Microsoft courts .NET developers with tools, guidelines

Microsoft Corp. is extending to its enterprise customers a developer program previously only available to commercial software vendors, offering free resources and tools for building applications and systems based on the .NET platform.

The company has launched a new program it calls the .NET Architecture Center, and has created an online community for developers building applications with Microsoft software. Online at the MSDN (Microsoft Developer Network) Web site (http://msdn.microsoft.com/architecture/), the online community has a collection of technology road maps, application blueprints and reference architectures that enterprise developers can use in the development process.

The content available on the Web site has been collected from Microsoft’s internal development team and from Microsoft partner companies, said Sam Henry, technical product manager for Visual Studio.NET.

“We’re providing development teams the information to architect and design applications, and providing teams the information they need to be able to manage those applications based on Microsoft best practices,” Henry said.

CommVault Systems Inc., an Ocean Port, N.J., software company that provides enterprise data management software with a focus on backup and recovery, is one contributor to the .NET Architecture Center. It has made available documentation for building backup and recovery systems, said Randy DeMeno, director of advanced applications at CommVault.
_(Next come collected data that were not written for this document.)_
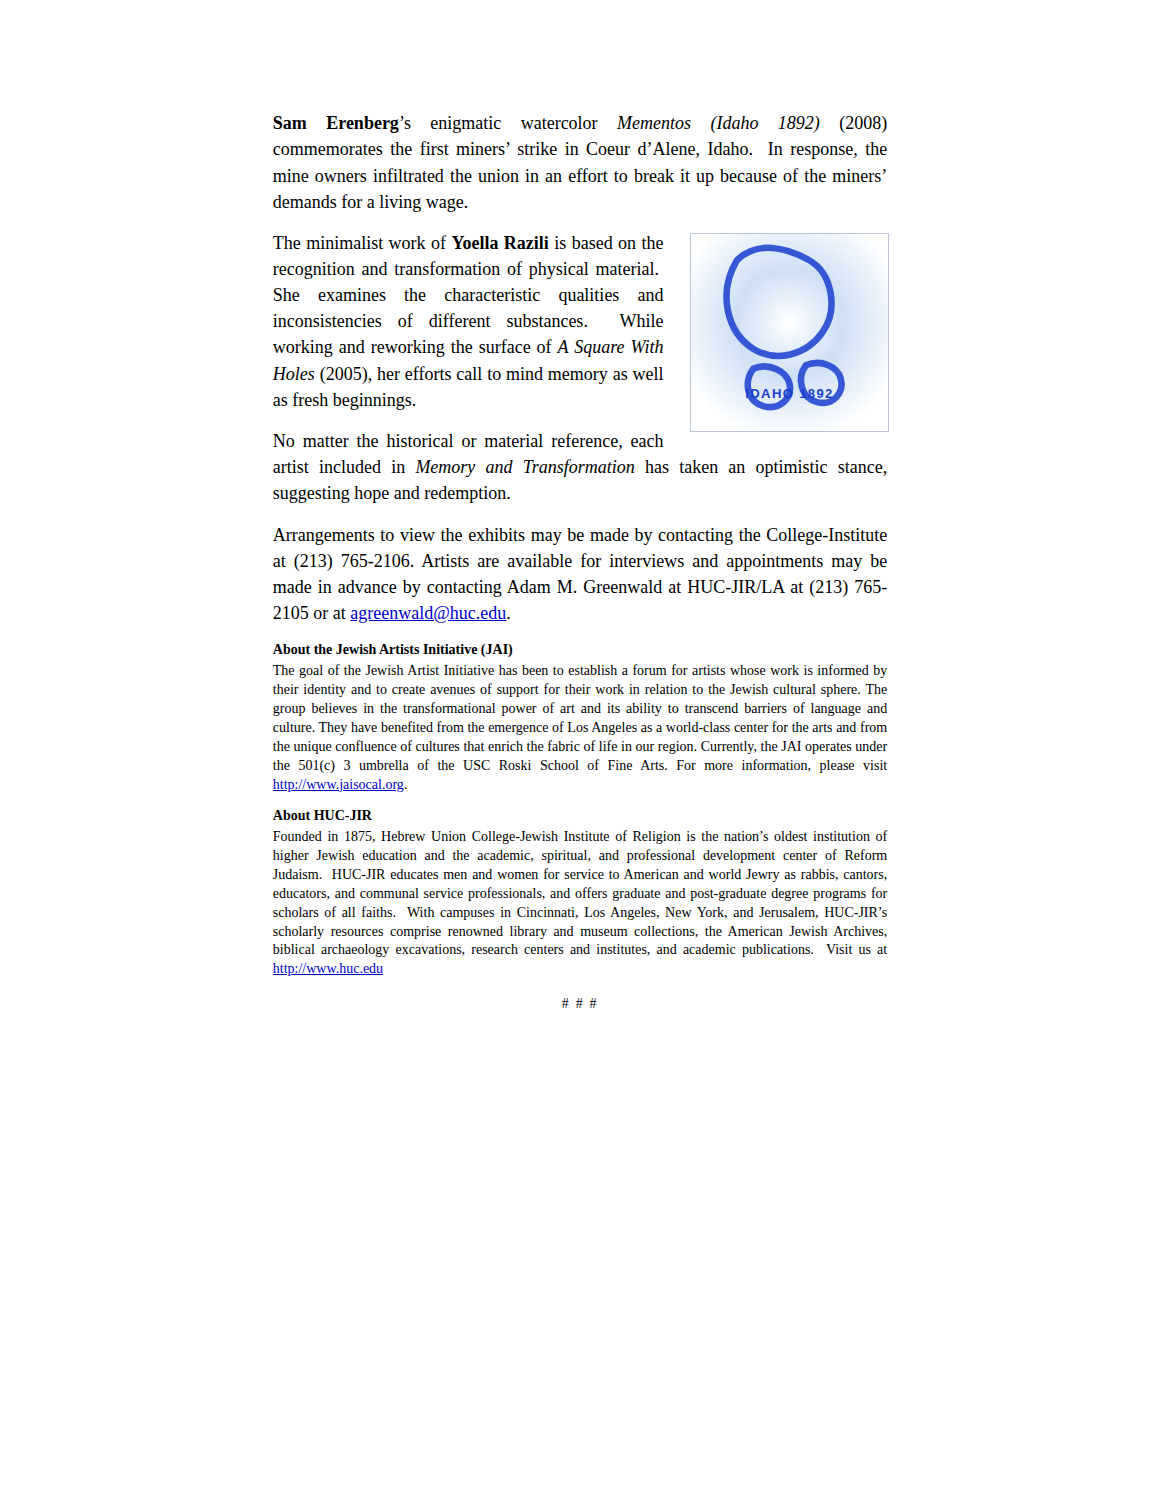Sam Erenberg’s enigmatic watercolor Mementos (Idaho 1892) (2008) commemorates the first miners’ strike in Coeur d’Alene, Idaho. In response, the mine owners infiltrated the union in an effort to break it up because of the miners’ demands for a living wage.
The minimalist work of Yoella Razili is based on the recognition and transformation of physical material. She examines the characteristic qualities and inconsistencies of different substances. While working and reworking the surface of A Square With Holes (2005), her efforts call to mind memory as well as fresh beginnings.
No matter the historical or material reference, each artist included in Memory and Transformation has taken an optimistic stance, suggesting hope and redemption.
Arrangements to view the exhibits may be made by contacting the College-Institute at (213) 765-2106. Artists are available for interviews and appointments may be made in advance by contacting Adam M. Greenwald at HUC-JIR/LA at (213) 765-2105 or at agreenwald@huc.edu.
About the Jewish Artists Initiative (JAI)
The goal of the Jewish Artist Initiative has been to establish a forum for artists whose work is informed by their identity and to create avenues of support for their work in relation to the Jewish cultural sphere. The group believes in the transformational power of art and its ability to transcend barriers of language and culture. They have benefited from the emergence of Los Angeles as a world-class center for the arts and from the unique confluence of cultures that enrich the fabric of life in our region. Currently, the JAI operates under the 501(c) 3 umbrella of the USC Roski School of Fine Arts. For more information, please visit http://www.jaisocal.org.
About HUC-JIR
Founded in 1875, Hebrew Union College-Jewish Institute of Religion is the nation’s oldest institution of higher Jewish education and the academic, spiritual, and professional development center of Reform Judaism. HUC-JIR educates men and women for service to American and world Jewry as rabbis, cantors, educators, and communal service professionals, and offers graduate and post-graduate degree programs for scholars of all faiths. With campuses in Cincinnati, Los Angeles, New York, and Jerusalem, HUC-JIR’s scholarly resources comprise renowned library and museum collections, the American Jewish Archives, biblical archaeology excavations, research centers and institutes, and academic publications. Visit us at http://www.huc.edu
# # #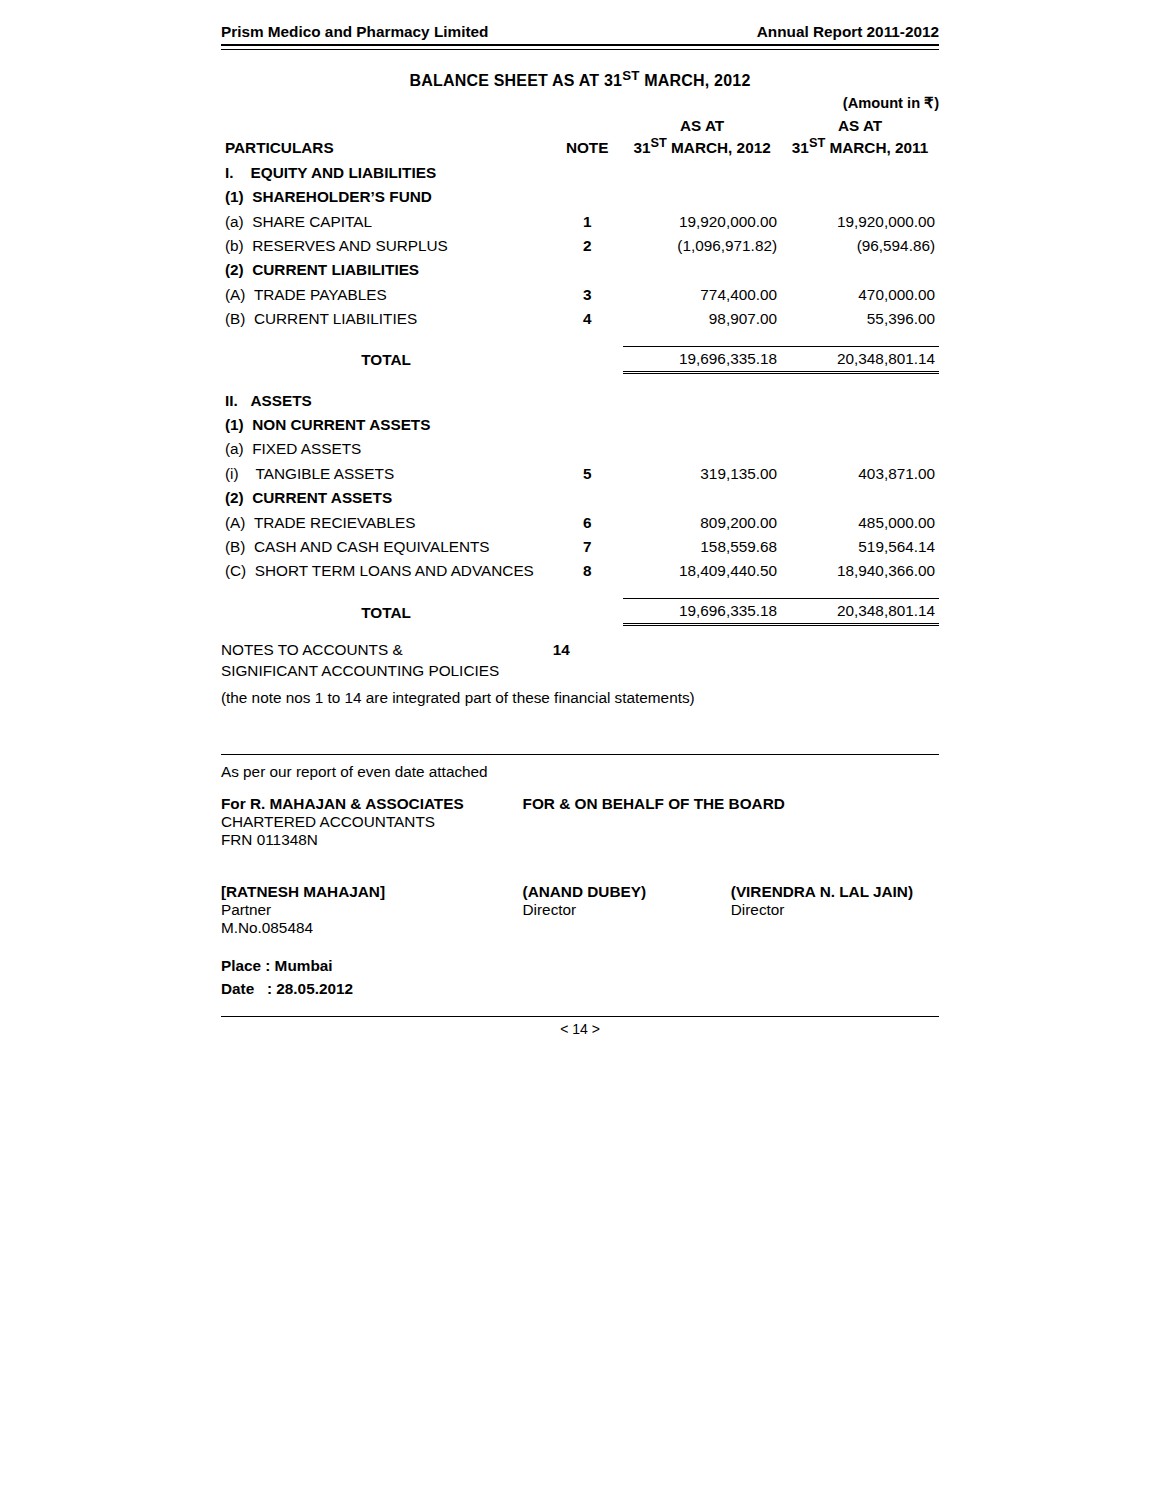Prism Medico and Pharmacy Limited
Annual Report 2011-2012
BALANCE SHEET AS AT 31ST MARCH, 2012
(Amount in ₹)
| PARTICULARS | NOTE | AS AT 31 ST MARCH, 2012 | AS AT 31 ST MARCH, 2011 |
| --- | --- | --- | --- |
| I. EQUITY AND LIABILITIES | | | |
| (1) SHAREHOLDER’S FUND | | | |
| (a) SHARE CAPITAL | 1 | 19,920,000.00 | 19,920,000.00 |
| (b) RESERVES AND SURPLUS | 2 | (1,096,971.82) | (96,594.86) |
| (2) CURRENT LIABILITIES | | | |
| (A) TRADE PAYABLES | 3 | 774,400.00 | 470,000.00 |
| (B) CURRENT LIABILITIES | 4 | 98,907.00 | 55,396.00 |
| TOTAL | | 19,696,335.18 | 20,348,801.14 |
| II. ASSETS | | | |
| (1) NON CURRENT ASSETS | | | |
| (a) FIXED ASSETS | | | |
| (i) TANGIBLE ASSETS | 5 | 319,135.00 | 403,871.00 |
| (2) CURRENT ASSETS | | | |
| (A) TRADE RECIEVABLES | 6 | 809,200.00 | 485,000.00 |
| (B) CASH AND CASH EQUIVALENTS | 7 | 158,559.68 | 519,564.14 |
| (C) SHORT TERM LOANS AND ADVANCES | 8 | 18,409,440.50 | 18,940,366.00 |
| TOTAL | | 19,696,335.18 | 20,348,801.14 |
NOTES TO ACCOUNTS & 14
SIGNIFICANT ACCOUNTING POLICIES
(the note nos 1 to 14 are integrated part of these financial statements)
As per our report of even date attached
| For R. MAHAJAN & ASSOCIATES | FOR & ON BEHALF OF THE BOARD |
| CHARTERED ACCOUNTANTS | | |
| FRN 011348N | | |
| [RATNESH MAHAJAN] | (ANAND DUBEY) | (VIRENDRA N. LAL JAIN) |
| Partner | Director | Director |
| M.No.085484 | | |
Place : Mumbai
Date : 28.05.2012
< 14 >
He said the developer community is an important step for Microsoft to take in order to boost interest in its .NET infrastructure.

“In a lot of ways Microsoft is realizing that it can’t do everything,” DeMeno said, noting that contributions from third-party vendors such as CommVault are beneficial to enterprise developers. “Here are tried, proven and tested recommended solution sets that developers can use.”

CommVault worked with Microsoft for six months testing its backup and recovery software, shutting down data centres and bringing them back, before posting its suggested guidelines for setting up backup systems on the Web site, DeMeno said.

Ben Gaucherin, chief technology officer at business and technology consulting company Sapient Corp., in Cambridge, Mass., said his company has also contributed to the site with content from Sapient regarding the building of large-scale enterprise applications. One benefit to the .NET Architecture Center is its ability to offer consistent methods for developing enterprise applications, he said.

“Any core technology, be it .NET or J2EE (Java 2, Enterprise Edition), is powerful in that it is extremely flexible. But flexibility comes with responsibility and you could very much get yourself in trouble if you use the flexibility of these core technologies in the wrong way,” Gaucherin said.

“The right way is something that you want to adhere to consistently from project to project,” he said. “There is danger in inconsistency within the design of a single system in that the system becomes less maintainable, and the behaviour is not consistent because you didn’t code it and design it in a consistent fashion.”

Microsoft also announced a new, free SDK (software development kit) for enterprise developers, which lets them create their own programming tools and integrate them into Microsoft’s Visual Studio.NET developer environment. The tool, called Visual Studio.NET Integration SDK, was previously only available to partners such as Rational Software Corp. and Mercury Interactive Corp., both of which each have commercial applications known as developer tool “plug-ins” for Microsoft developers.

The SDK will be available for free to Microsoft customers that use it for building plug-ins for internal use, skirting the US$10,000-per-year fee that commercial tool vendors must pay for the SDK, said Microsoft’s Henry.